[Extracted records]
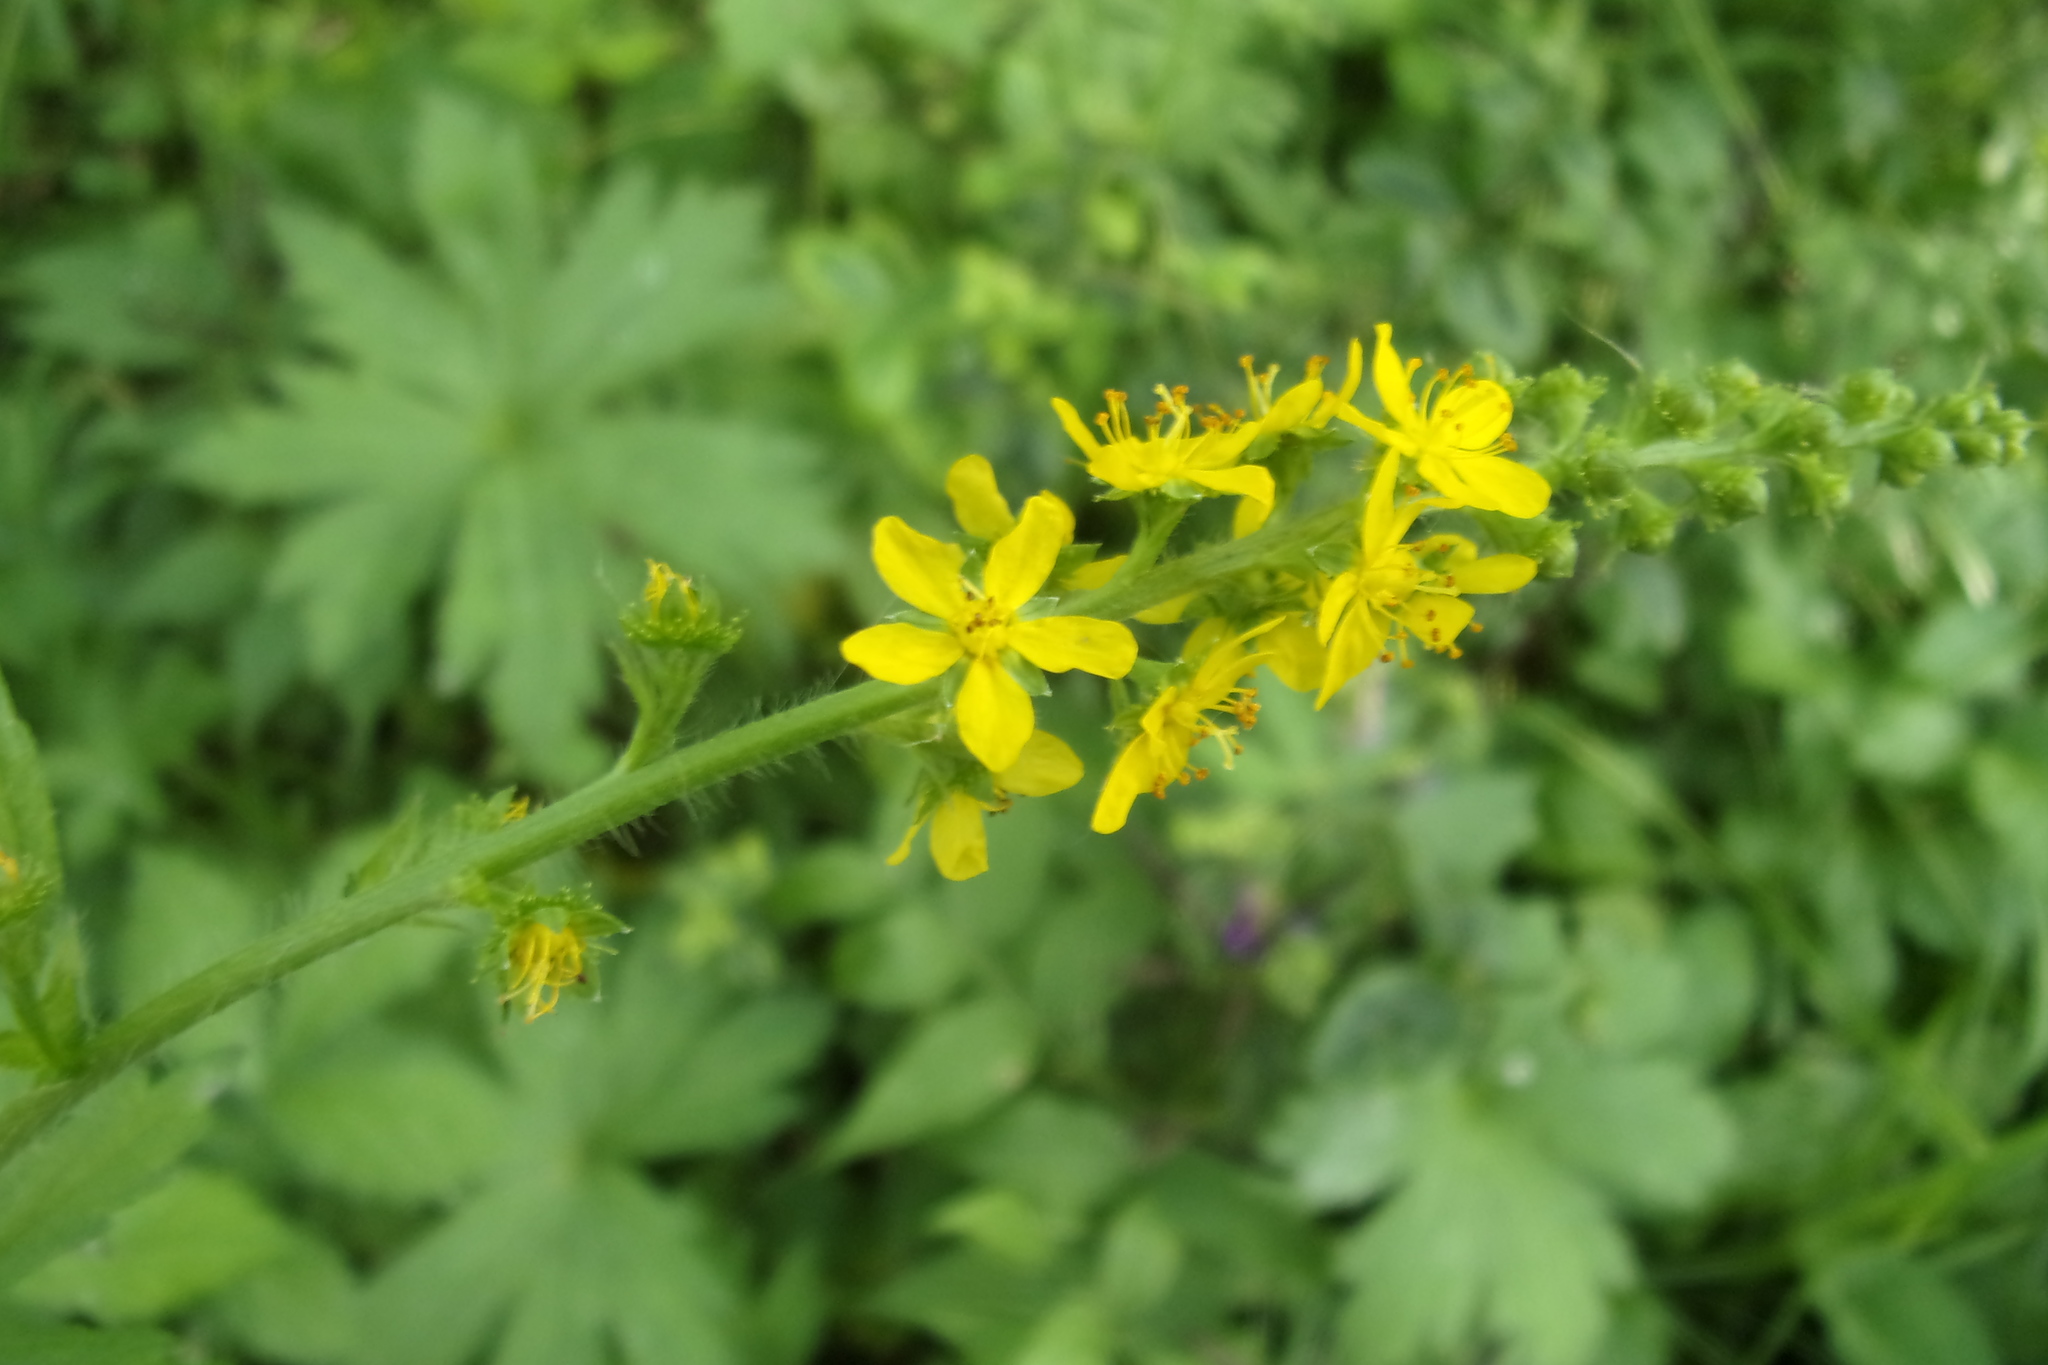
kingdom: Plantae
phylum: Tracheophyta
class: Magnoliopsida
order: Rosales
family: Rosaceae
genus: Agrimonia
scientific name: Agrimonia pilosa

Challenge
Copy every classification line in the data above word for word, and leave out the pictures.

Exercise answer
kingdom: Plantae
phylum: Tracheophyta
class: Magnoliopsida
order: Rosales
family: Rosaceae
genus: Agrimonia
scientific name: Agrimonia pilosa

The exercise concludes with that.